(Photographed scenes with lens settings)
* * * * * * * * *

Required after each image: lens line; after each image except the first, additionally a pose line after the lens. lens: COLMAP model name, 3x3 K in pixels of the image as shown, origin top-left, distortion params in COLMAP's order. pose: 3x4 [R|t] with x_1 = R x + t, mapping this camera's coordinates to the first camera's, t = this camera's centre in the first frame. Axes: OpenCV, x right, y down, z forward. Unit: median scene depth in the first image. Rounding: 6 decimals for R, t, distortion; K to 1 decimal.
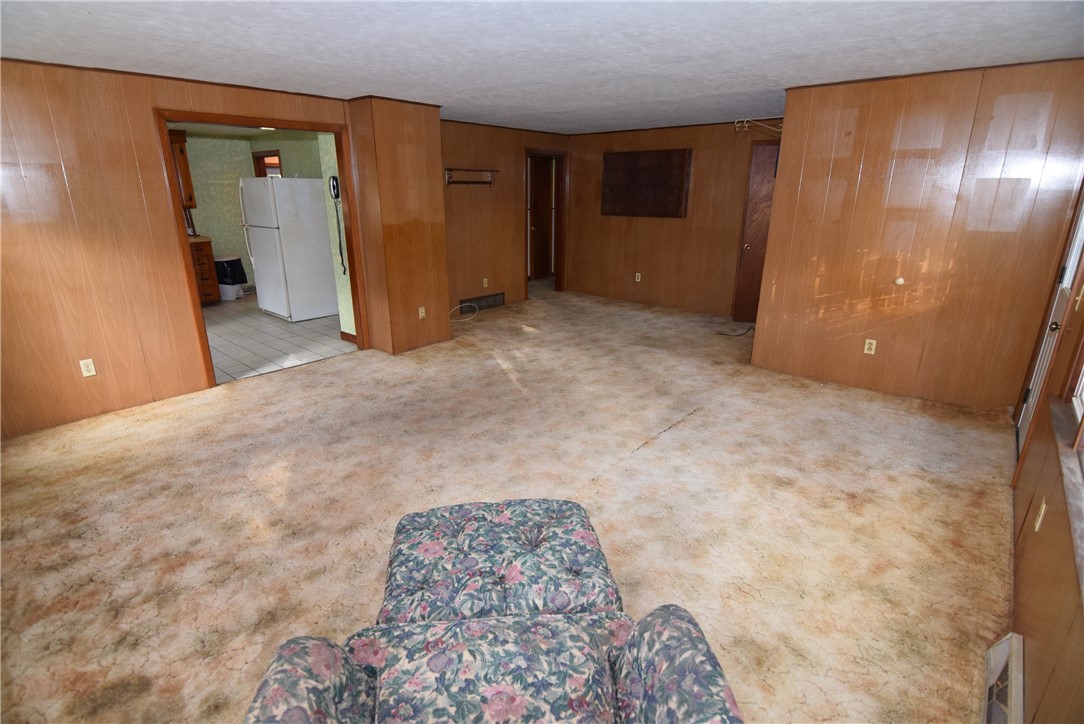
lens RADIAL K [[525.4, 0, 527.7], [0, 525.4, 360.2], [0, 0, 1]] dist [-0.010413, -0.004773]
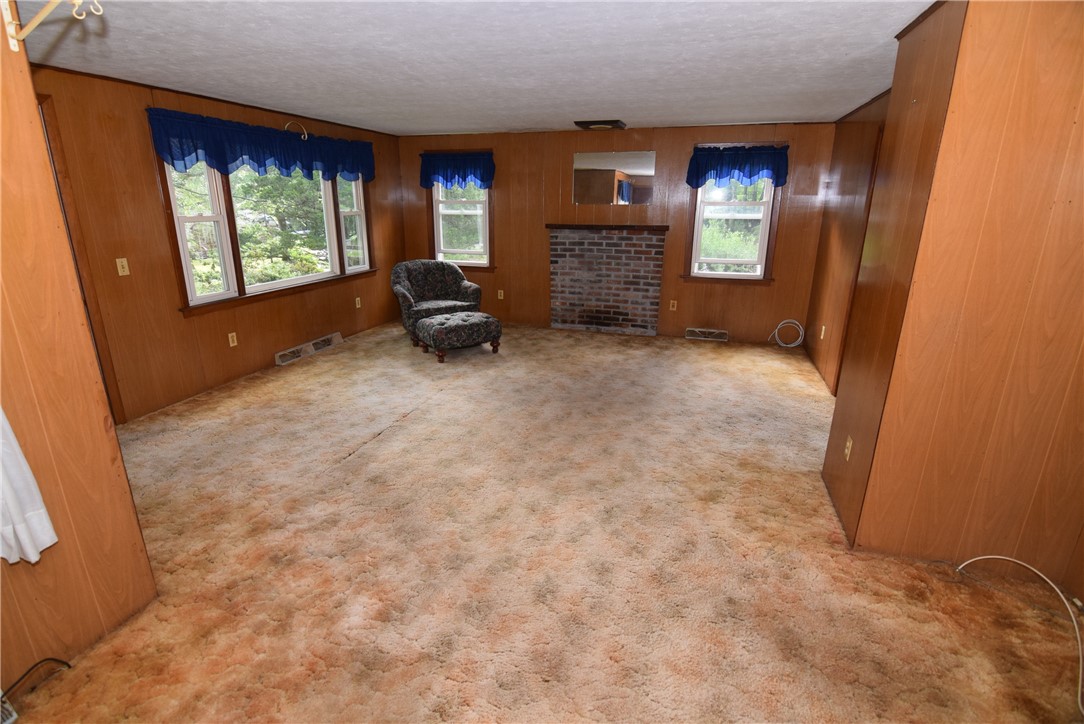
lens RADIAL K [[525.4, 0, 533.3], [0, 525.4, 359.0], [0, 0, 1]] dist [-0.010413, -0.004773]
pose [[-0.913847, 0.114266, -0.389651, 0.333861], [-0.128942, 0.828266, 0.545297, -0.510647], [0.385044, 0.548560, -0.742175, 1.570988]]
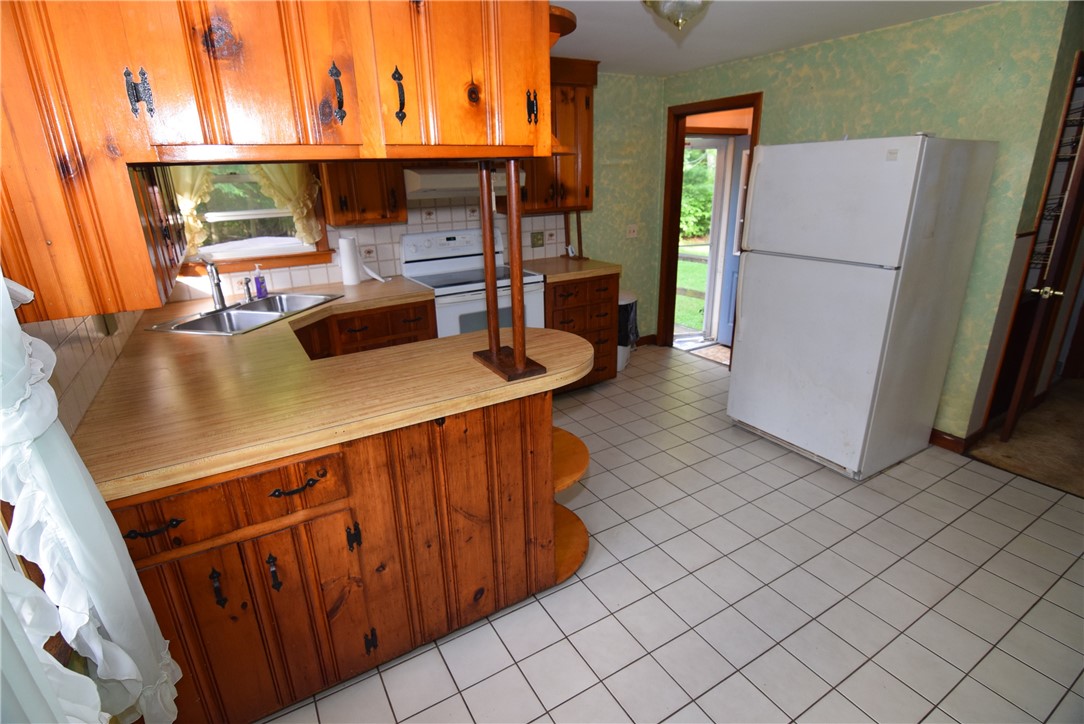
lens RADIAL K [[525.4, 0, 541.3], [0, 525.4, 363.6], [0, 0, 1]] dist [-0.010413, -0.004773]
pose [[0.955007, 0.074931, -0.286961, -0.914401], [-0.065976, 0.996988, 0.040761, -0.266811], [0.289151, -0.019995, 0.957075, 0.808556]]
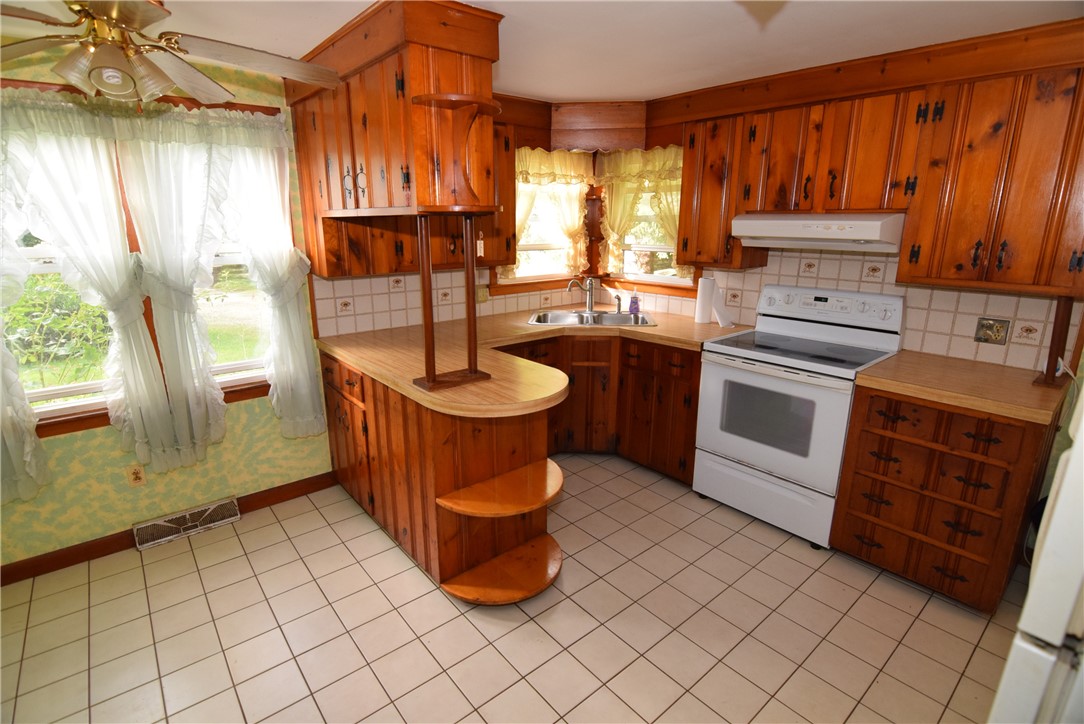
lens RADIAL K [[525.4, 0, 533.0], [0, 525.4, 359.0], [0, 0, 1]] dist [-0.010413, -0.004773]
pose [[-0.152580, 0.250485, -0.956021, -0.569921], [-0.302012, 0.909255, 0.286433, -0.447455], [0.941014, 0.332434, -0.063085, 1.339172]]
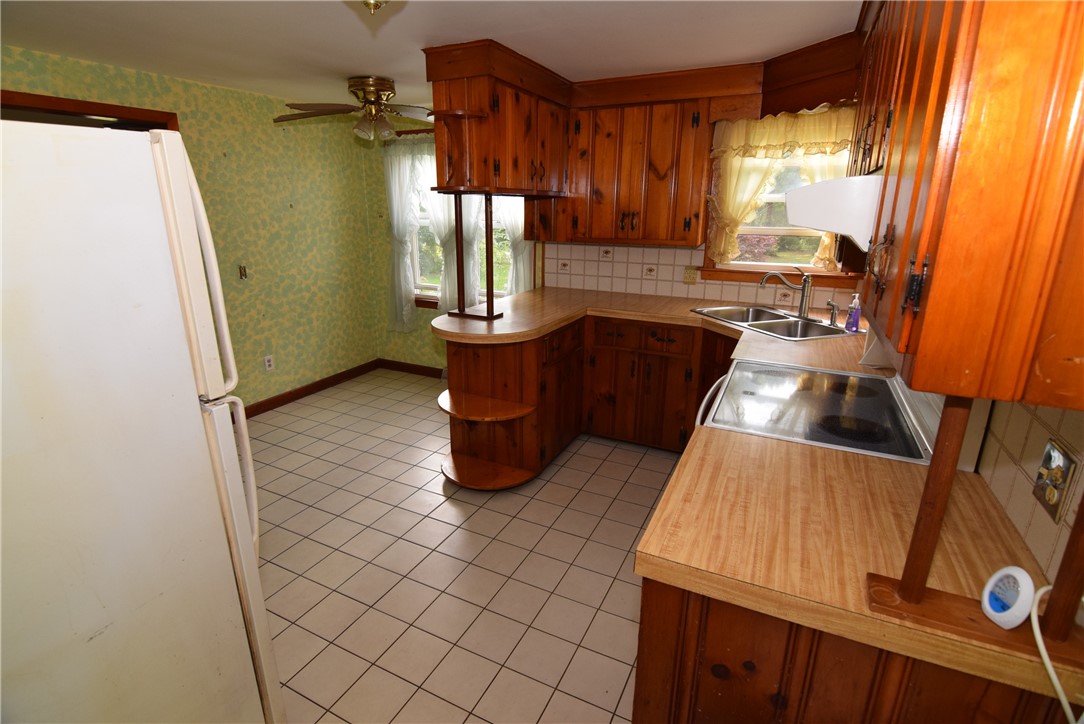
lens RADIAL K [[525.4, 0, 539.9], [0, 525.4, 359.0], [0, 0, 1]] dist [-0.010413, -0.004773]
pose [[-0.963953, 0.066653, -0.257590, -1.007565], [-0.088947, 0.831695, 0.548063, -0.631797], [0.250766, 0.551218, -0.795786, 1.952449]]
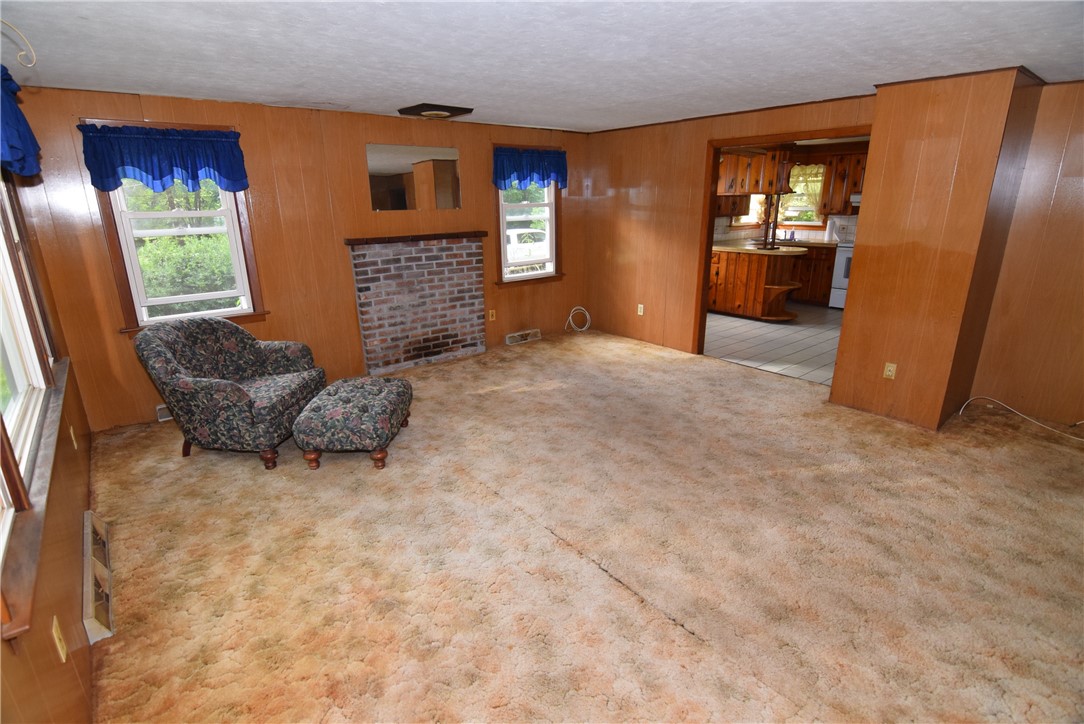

* * * * * * * * *

PROBLEM STATEMENT
Return every line of the listing above word for word, but leave the pictures out.

RESULT FOR THIS EXERCISE
Required after each image: lens line; after each image except the first, additionally a pose line after the lens. lens: COLMAP model name, 3x3 K in pixels of the image as shown, origin top-left, distortion params in COLMAP's order. pose: 3x4 [R|t] with x_1 = R x + t, mapping this camera's coordinates to the first camera's, t = this camera's centre in the first frame. Axes: OpenCV, x right, y down, z forward. Unit: median scene depth in the first image. Rounding: 6 decimals for R, t, distortion; K to 1 decimal.
lens RADIAL K [[525.4, 0, 527.7], [0, 525.4, 360.2], [0, 0, 1]] dist [-0.010413, -0.004773]
lens RADIAL K [[525.4, 0, 533.3], [0, 525.4, 359.0], [0, 0, 1]] dist [-0.010413, -0.004773]
pose [[-0.913847, 0.114266, -0.389651, 0.333861], [-0.128942, 0.828266, 0.545297, -0.510647], [0.385044, 0.548560, -0.742175, 1.570988]]
lens RADIAL K [[525.4, 0, 541.3], [0, 525.4, 363.6], [0, 0, 1]] dist [-0.010413, -0.004773]
pose [[0.955007, 0.074931, -0.286961, -0.914401], [-0.065976, 0.996988, 0.040761, -0.266811], [0.289151, -0.019995, 0.957075, 0.808556]]
lens RADIAL K [[525.4, 0, 533.0], [0, 525.4, 359.0], [0, 0, 1]] dist [-0.010413, -0.004773]
pose [[-0.152580, 0.250485, -0.956021, -0.569921], [-0.302012, 0.909255, 0.286433, -0.447455], [0.941014, 0.332434, -0.063085, 1.339172]]
lens RADIAL K [[525.4, 0, 539.9], [0, 525.4, 359.0], [0, 0, 1]] dist [-0.010413, -0.004773]
pose [[-0.963953, 0.066653, -0.257590, -1.007565], [-0.088947, 0.831695, 0.548063, -0.631797], [0.250766, 0.551218, -0.795786, 1.952449]]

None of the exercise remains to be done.